I’m going to rail against Apple ads for a minute

Here’s a quick paraphrase of how a typical Apple Mac ad goes:

Cut to a white background. John Hodgeman, dressed in a suit nobody’s worn since the 90’s, is on the left. Justin Long, looking like he’s about to audition for the guy in ‘Best in Show’ who met his wife when they were in adjacent Starbucks, is on the right.

Hodgeman: I’m a PC, and Windows 7 just came out.

Long: Well, I’m a Mac. Wait a minute, PC, isn’t Windows 7 a kind of Windows?

Hodgeman: Uh – you – uh – yes, Mac. I suppose so.

Long: And isn’t Windows inherently bad?

Hodgeman: I guess you’re right. That means Windows 7 is inherently bad.

I can’t begin to tell you how sick I am of these TV spots. They are just so…spiteful. They rarely ever have anything positive to say about Macs, and they never have anything substantive to say about PCs. They just say, over and over again, “Macs GOOD, PCs BAD!”

Particularly the Win7 ads. The whole campaign seems to revolve around the assertion that Windows is just bad in general, and therefore Win7 is bad. So far as I can tell, the writers and directors of these ads never laid their hands on Win7. I’ve been using it since early October, and I have yet to even press Ctrl-Alt-Delete, let alone see it crash or even bog down.

It’s really telling to compare this style of advertising to Microsoft’s Win7 ad campaign. First, they showed cute kids, unicorns, and puppies, played over glowing quotes from reviews. (Wait – you mean they showed evidence for their claims?!) Then, they showed short TV spots focusing on some new feature on Win7 and how it’s useful, presented by a normal, average-looking person. It just shows how militant Mac is, iwth their tiny minority market share.

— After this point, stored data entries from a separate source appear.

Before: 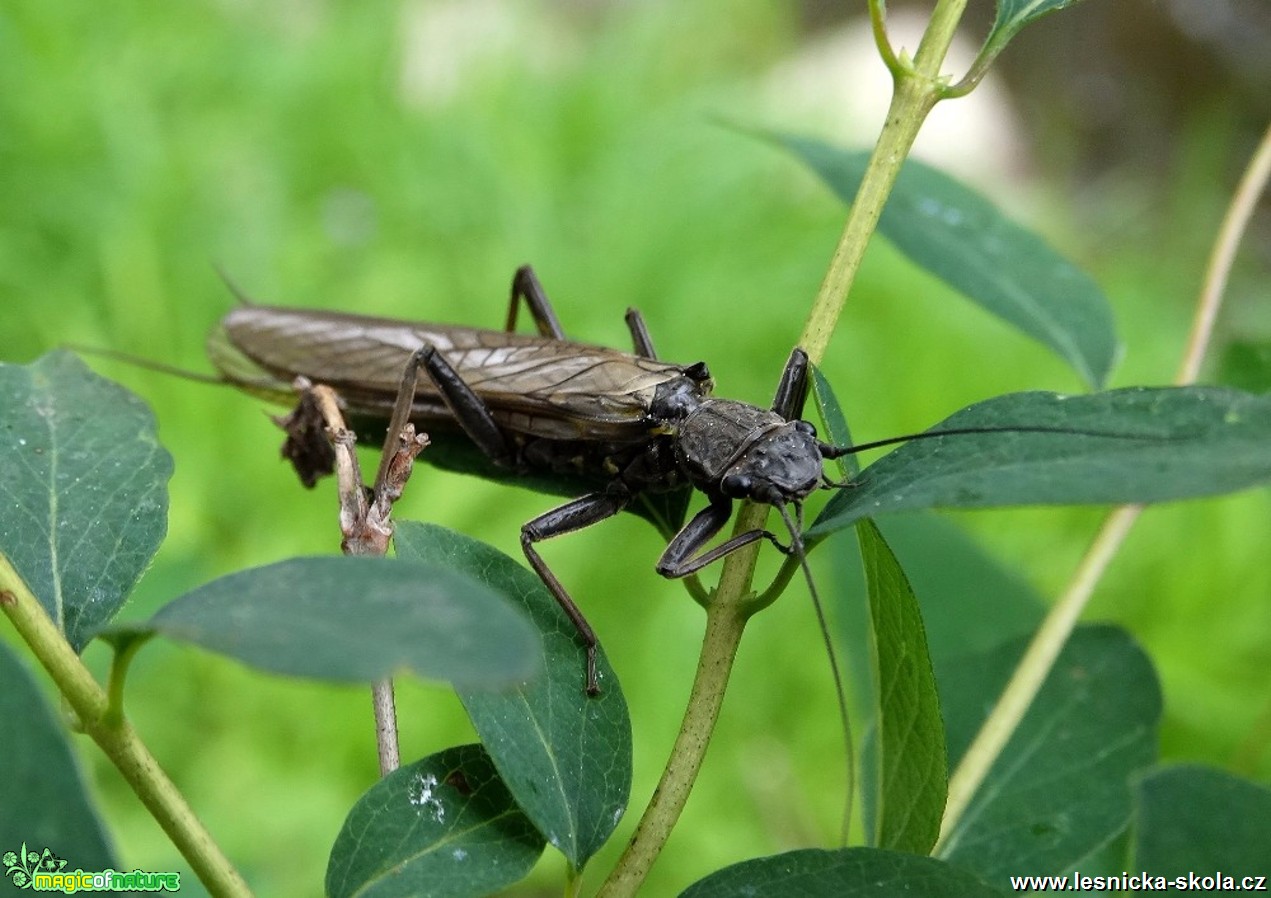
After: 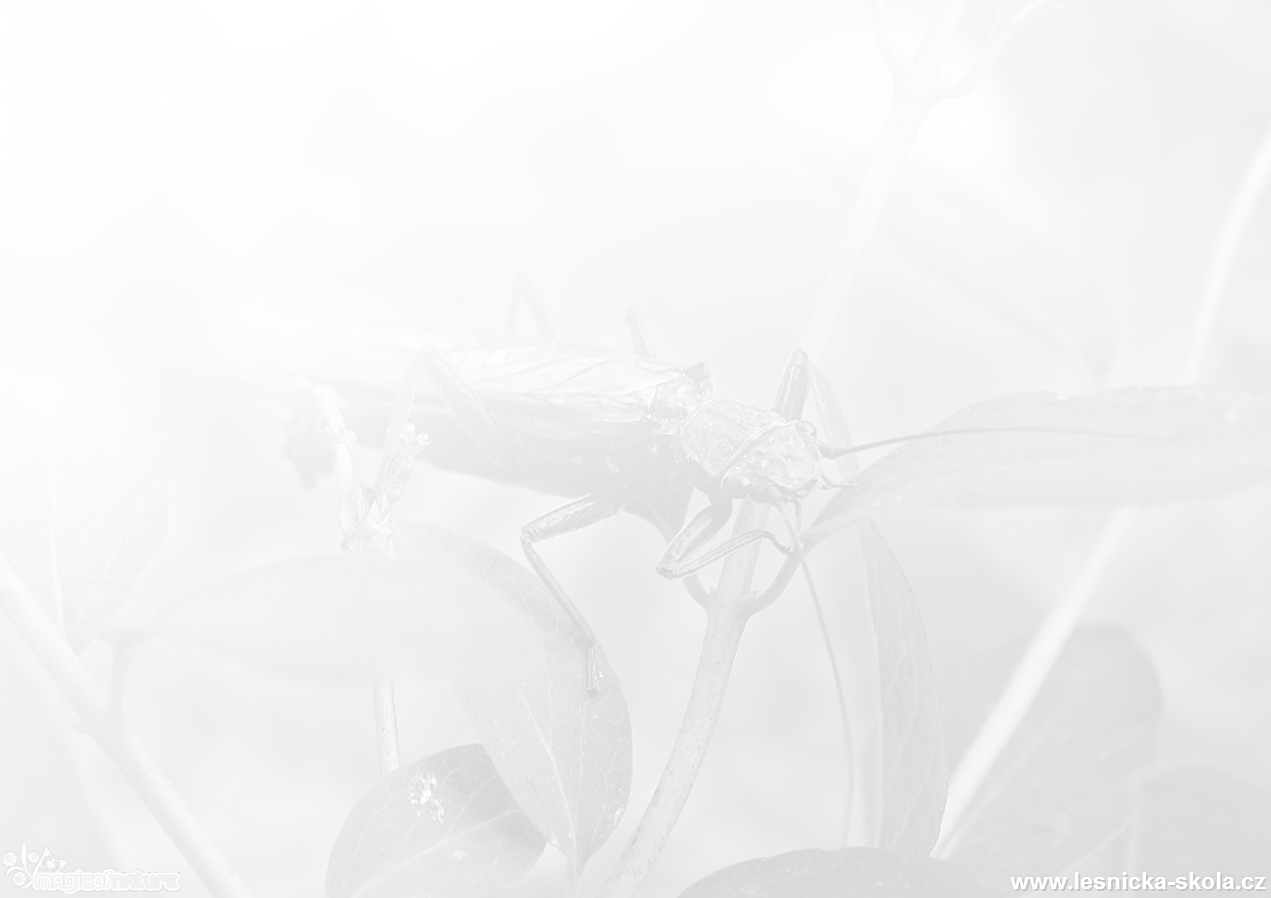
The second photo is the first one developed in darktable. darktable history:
monochrome: on, module defaults
bloom: size 70%, threshold 25%, strength 70%
sharpen: on, module defaults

I think this mirrors the contrast between Steve Jobs’ and Bill Gates’ characters perfectly. Apple hasn’t produced anything new in years (Apple today = OSX + iPods), while MS has been evolving new features and putting forward new services. MS has even been opening up a bit, while Apple’s business practices are all about locking their devices down to prevent anyone from doing anything that rubs their snootily discerning noses the wrong way. While Jobs is just full of vitriol at his competitors and tries to survive on hero worship from his devoted minority, Gates just doesn’t care. He’s off filling impoverished schools with computers and trying to cure AIDS in Africa.

Fortunately, one of the Discovery Channel “Boom-dee-atta” ads came on immediately thereafter and made me feel better!

4 thoughts on “I’m going to rail against Apple ads for a minute”

  1. Not that I care to be caught defending Apple, but it’s unfair to say that “Apple hasn’t produced anything new in years”. The iPhone, for one, made an enormous impact on the market and one which its competitors (probably due in part to Apple’s marketing) have yet to completely catch up to. That said, Apple does have a powerfully annoying tendency to release a slightly different version of an existing product every so often and instantly have scores of fanboys (especially on the Internet) slobbering all over themselves to be first in line to get it while town-crying about how it’s the most amazing piece of software/hardware ever created.

    You’re completely right about the ads, though. I hate them. On the other hand, I get tempted to make ads that say, “I’m a PC and I use Linux Ubuntu.” Though, technically, at work it’s, “I”m a Mac and I use Linux Ubuntu.”

  2. How about “Apple hasn’t produced anything fundamentally new in years,” which is more what I meant to say. After all, the iPhone is basically a souped-up iPod, but with a cellular transmitter added almost as an afterthought.

  3. Apple reminds me of BASF. They don’t make the products they make them better or rather they steal already functional ideas and allow their marketing department to brainwash the en masse that they NEED their products. It’s not surprising to me how Apple is without a doubt condescending. Then there’s their approach to products which dictates that their business model have you convinced to buy one of their devices every 8 months. Brilliant from one point of view, while very evil from another. I too use Ubuntu at work I triple boot Win98 SE, Win XP and along with the aforementioned Canonical Release. To add to what Jennifer said, the ipod/iphone wasn’t anything special, I believe Palm was doing this all along with PDA’s in the mid 1990’s and as far as a mobile operating system RIM’s Blackberry could be considered the first. Furthermore, openMoko beat google to the punch with a FOSS on a mobile phone..just some food for thought.